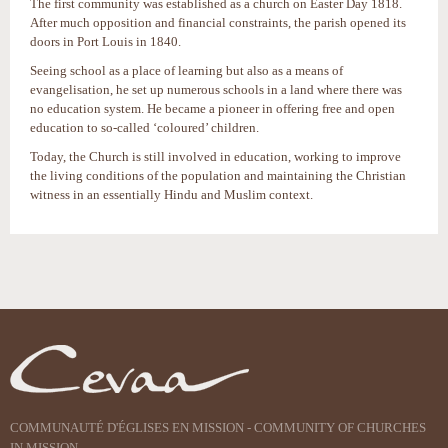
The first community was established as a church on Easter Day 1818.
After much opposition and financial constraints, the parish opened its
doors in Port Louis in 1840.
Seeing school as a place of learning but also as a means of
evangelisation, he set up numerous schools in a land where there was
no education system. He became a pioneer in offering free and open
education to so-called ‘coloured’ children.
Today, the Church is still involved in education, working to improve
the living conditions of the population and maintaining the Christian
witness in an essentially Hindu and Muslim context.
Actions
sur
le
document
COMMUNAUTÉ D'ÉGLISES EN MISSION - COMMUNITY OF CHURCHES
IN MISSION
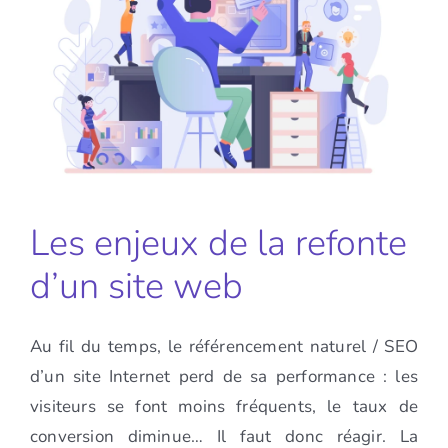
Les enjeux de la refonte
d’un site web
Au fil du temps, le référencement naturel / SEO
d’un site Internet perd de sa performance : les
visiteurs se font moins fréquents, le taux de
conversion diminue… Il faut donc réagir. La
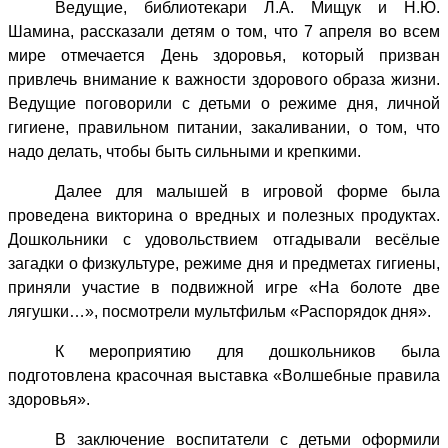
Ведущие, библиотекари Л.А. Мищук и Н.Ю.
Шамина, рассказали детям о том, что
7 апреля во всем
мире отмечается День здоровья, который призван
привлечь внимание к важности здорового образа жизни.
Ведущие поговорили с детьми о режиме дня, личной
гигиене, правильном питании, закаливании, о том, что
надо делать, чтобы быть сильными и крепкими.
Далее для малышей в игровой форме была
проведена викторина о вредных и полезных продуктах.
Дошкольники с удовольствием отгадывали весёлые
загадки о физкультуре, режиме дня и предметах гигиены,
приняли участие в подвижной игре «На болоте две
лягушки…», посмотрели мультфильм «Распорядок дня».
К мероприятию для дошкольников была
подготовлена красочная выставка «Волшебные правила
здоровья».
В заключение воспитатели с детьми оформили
■ ■ ■ ■ ■
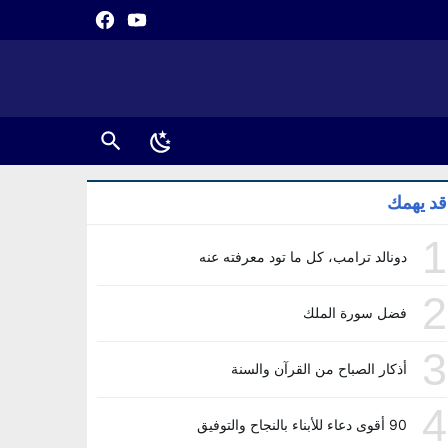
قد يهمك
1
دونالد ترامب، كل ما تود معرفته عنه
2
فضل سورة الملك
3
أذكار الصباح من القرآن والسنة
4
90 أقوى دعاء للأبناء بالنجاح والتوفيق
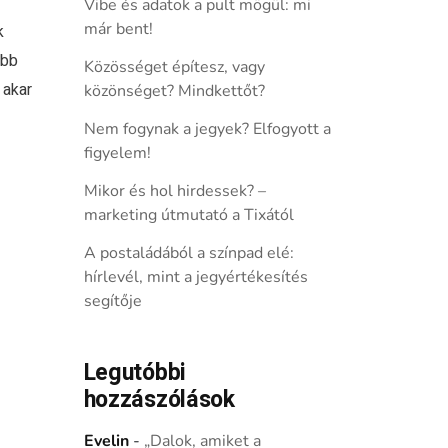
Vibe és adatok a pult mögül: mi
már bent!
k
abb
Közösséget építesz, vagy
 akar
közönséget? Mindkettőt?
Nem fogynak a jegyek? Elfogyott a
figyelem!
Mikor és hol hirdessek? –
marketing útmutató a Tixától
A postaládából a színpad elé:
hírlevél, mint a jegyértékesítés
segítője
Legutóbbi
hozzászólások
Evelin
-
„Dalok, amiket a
■ ■ ■ ■ ■
◆ To-do item
Each line above that has the word "MISSION" should be copied.

◆ Finished exercise
COMMUNAUTÉ D'ÉGLISES EN MISSION - COMMUNITY OF CHURCHES
IN MISSION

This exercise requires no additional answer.